Text provided:
*** Block opens ***
In 2020, Canadian designer and Brother Vellies Founder Aurora James was underwhelmed with corporate America’s response to the murder of George Floyd. She saw their diversity pledges and anti-racist donations, but for James–and millions of Black Americans–it wasn’t enough. And so, James took to Instagram, tagging the world’s largest retail brands and challenging them to have fair Black representation on their shelves. “We represent 15% of the population and we need to represent 15% of your shelf space,” she wrote.
The concept of the Fifteen Percent Pledge is simple: A worldwide effort to have major retailers ensure that 15% of their sourcing partners are Black-owned businesses. Two years and 29 partnerships later, James’ pledge has routed nearly $10 billion to Black-owned businesses.
“What does it mean to be anti-racist? You’re no longer just neutral. You’re anti-racist– that’s a powerful thing, right? It’s activated… So what does that actually look like?” said James. “And so I realized we need to start unpacking things. We also need to stop talking about entrepreneurs as though they just so happen to be underrepresented… Black American entrepreneurs haven’t been just underrepresented– they’ve been historically excluded.”
“Black Americans are almost 15% of the population,” said James. “Major retailers should consider committing 15% of their shelf space to black owned businesses, period.”
The more you say no to things that don’t feel right, the more powerful the yes is.
The post soon caught the attention of thousands, including Good American CEO and Skims founding partner Emma Grede, who later signed on to the pledge as chairman.
“The beauty of the Fifteen Percent Pledge was how succinct and simple it was. You can wrap your head around it in a millisecond,” said Grede, who joined James and journalist Noor Tagouri onstage at the Forbes Power Women Summit to discuss their efforts to open opportunities for Black creators and business owners. “I saw the future of the idea. I saw 20 years down the road.”
This marathon mentality has turned into quick results. Since 2020, 29 brands, including Macy’s, Sephora, Bloomingdale’s, Vogue Magazine, Next Model Management, and West Elm have signed contracts– some as long as 10 years– to allocate 15% of their shelf space to Black businesses. Over 625 Black-owned businesses, many of them small businesses, have landed deals with pledge-takers. The Pledge has also partnered with Google Shopping to create the Business Equity Community, an online ecosystem that connects corporate Pledge-takers directly with Black entrepreneurs and small businesses. It currently supports more than 2,000 Black-owned businesses across all industries, 90% of which are owned by women.
There’s something to be said about working towards a goal that’s entirely uncompromising.
James started her own fashion brand with $3,500 at a flea market on Manhattan’s Lower East Side and has since grown its earnings to more than $1 million in annual revenue. She explained onstage that she’s always had a complicated relationship with what it means to be successful because she’s historically centered her decisions around sustainability and thoughtfulness.
*** Block closes ***
Set of tasks:
- a) In the article about the Fifteen Percent Pledge, how much money did James use to start her fashion brand?
- b) Carry the article about the Fifteen Percent Pledge forward, starting after its final sentence.

Information provided:
*** Block opens ***
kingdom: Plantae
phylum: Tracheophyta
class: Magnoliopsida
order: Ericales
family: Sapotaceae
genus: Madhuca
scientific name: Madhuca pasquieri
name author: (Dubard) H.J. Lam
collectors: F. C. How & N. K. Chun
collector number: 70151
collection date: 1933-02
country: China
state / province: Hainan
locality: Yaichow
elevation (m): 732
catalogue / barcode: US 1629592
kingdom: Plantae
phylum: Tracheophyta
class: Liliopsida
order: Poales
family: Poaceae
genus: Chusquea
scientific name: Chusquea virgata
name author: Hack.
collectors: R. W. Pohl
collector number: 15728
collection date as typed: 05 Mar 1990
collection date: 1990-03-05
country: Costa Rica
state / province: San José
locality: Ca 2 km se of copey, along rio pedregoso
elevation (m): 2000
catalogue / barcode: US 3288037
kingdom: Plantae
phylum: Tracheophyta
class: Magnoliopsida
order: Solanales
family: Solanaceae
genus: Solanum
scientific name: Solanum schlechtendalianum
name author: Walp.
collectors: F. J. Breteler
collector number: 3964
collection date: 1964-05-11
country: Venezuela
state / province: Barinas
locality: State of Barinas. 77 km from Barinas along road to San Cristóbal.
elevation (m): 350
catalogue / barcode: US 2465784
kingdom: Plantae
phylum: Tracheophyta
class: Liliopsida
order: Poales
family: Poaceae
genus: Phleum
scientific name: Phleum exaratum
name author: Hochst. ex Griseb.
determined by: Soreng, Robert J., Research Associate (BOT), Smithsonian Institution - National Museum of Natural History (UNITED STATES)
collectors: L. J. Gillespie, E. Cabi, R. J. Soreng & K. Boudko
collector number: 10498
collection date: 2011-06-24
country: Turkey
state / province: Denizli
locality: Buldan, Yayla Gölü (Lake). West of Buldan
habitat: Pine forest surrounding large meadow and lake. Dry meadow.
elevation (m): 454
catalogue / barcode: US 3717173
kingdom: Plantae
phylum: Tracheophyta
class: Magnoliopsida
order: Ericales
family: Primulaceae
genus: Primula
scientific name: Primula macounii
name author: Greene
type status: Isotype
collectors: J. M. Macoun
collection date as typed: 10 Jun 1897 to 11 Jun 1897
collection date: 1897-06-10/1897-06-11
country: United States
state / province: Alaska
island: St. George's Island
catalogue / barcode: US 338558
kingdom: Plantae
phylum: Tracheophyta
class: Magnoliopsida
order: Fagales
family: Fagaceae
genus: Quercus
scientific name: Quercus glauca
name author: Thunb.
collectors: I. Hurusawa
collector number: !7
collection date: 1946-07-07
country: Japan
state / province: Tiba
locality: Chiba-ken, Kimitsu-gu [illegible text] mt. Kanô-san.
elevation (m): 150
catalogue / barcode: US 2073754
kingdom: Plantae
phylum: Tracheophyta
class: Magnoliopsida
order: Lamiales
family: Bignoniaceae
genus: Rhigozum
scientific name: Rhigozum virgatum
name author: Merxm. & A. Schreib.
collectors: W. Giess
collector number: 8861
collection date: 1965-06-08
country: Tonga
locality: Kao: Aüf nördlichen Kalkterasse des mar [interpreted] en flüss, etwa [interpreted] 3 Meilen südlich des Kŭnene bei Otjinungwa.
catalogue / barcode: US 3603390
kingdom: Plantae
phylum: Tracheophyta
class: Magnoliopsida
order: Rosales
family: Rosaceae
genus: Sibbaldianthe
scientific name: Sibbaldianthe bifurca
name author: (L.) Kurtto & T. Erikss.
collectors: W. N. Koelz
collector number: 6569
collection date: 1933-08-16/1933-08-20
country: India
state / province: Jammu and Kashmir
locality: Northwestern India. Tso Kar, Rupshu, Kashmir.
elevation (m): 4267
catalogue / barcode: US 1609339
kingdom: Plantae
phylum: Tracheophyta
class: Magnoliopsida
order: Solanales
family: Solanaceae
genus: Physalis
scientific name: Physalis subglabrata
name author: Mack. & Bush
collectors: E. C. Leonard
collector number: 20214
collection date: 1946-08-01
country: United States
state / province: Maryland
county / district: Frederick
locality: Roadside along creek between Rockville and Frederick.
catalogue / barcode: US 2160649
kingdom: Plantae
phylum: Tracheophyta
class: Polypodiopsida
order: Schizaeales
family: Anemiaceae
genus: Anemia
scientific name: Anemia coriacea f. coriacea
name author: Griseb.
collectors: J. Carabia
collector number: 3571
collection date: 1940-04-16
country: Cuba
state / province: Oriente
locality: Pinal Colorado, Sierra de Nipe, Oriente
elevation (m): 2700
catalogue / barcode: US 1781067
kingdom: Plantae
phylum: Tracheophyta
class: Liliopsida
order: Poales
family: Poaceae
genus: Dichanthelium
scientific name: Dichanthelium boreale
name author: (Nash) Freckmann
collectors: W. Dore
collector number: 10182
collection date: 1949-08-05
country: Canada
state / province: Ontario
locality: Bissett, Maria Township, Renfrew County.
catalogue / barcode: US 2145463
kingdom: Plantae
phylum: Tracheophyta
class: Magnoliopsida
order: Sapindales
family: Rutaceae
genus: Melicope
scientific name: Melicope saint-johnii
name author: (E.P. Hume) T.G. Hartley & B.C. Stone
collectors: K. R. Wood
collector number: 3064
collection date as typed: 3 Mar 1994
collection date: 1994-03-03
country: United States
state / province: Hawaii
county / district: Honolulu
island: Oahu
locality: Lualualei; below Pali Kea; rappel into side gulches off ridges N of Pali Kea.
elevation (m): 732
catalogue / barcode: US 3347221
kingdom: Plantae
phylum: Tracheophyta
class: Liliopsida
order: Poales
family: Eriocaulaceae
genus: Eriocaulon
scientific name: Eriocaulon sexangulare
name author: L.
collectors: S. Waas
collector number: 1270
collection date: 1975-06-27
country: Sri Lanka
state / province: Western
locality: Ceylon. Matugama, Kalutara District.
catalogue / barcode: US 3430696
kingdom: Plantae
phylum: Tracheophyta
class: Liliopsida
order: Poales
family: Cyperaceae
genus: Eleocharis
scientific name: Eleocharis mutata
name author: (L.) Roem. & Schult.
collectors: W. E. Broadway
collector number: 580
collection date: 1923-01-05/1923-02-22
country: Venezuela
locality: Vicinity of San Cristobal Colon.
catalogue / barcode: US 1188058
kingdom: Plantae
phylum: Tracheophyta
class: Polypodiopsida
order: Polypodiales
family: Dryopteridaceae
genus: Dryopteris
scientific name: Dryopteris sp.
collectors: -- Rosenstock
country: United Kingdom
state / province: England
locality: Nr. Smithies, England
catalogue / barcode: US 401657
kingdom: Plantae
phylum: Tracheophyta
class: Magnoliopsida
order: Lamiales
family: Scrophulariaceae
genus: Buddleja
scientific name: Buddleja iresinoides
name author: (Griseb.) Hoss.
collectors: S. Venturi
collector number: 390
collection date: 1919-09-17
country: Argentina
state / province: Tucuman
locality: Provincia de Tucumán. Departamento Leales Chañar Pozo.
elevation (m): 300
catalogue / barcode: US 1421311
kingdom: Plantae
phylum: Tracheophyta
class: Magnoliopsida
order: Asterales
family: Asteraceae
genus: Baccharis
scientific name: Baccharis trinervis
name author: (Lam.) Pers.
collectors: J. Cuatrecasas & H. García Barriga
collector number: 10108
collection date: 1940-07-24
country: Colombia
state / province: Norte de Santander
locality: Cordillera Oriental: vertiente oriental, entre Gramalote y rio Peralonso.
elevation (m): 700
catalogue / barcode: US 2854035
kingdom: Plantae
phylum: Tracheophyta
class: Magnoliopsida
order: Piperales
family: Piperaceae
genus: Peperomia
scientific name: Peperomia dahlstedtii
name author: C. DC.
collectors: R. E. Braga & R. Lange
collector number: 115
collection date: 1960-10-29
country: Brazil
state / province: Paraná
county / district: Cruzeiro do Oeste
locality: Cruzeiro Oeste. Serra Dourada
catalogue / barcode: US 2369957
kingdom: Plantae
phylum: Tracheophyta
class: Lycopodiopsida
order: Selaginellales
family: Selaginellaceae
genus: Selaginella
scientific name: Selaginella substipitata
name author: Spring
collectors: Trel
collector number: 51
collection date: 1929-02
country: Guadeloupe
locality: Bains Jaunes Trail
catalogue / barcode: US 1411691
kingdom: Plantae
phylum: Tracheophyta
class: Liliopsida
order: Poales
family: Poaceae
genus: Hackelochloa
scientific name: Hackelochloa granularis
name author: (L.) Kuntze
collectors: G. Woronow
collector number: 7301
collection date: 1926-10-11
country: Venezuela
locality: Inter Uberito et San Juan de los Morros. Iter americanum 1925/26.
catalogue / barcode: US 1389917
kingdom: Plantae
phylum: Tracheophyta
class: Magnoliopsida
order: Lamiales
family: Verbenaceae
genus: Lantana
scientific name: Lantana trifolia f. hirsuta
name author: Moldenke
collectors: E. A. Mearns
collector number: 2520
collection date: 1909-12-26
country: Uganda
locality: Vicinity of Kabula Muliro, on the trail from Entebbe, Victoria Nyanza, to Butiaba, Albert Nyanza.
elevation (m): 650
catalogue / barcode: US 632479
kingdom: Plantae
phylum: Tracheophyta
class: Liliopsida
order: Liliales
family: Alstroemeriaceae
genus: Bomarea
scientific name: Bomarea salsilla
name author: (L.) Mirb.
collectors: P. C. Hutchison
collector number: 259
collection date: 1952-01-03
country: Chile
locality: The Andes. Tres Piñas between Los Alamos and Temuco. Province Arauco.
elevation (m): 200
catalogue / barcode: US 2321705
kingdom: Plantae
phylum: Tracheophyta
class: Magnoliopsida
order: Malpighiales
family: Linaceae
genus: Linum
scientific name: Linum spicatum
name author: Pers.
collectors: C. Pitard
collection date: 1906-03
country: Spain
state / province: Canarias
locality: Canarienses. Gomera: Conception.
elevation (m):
*** Block closes ***
Results of the tasks:
- a) $3,500.

- b)
“Which is not what you would do for the bottom line, necessarily. But having a business that I felt proud of was my definition of success above financial return.”
Brother Vellies creates high-fashion shoes, bags and clothing by leveraging the talent of traditional craftpersons. All dyes and materials are natural, and the leather and hides are a byproduct of the local meat industry, turning usable products into wearable art.
“The more you say no to things that don’t feel right, the more powerful the yes is,” said James.
Grede, recently featured on Forbes’ America’s Richest Self Made Women list, juggles a handful of global brands: she’s a co-founder and the CEO of Khloe Kardashian’s apparel brand, Good American; the co-founder of Kris Jenner’s natural cleaning products brand Safely; and a founding partner of Kim Kardashian’s SKIMS apparel brand. She’s led these brands to explosive success, in part due to her commitment to inclusivity and representation in retail. Her billion-dollar footprint has garnered her a net worth of about $360 million and a seat as the first female judge of color on entrepreneurship show Shark Tank, where she places a strong priority in investing in Black women.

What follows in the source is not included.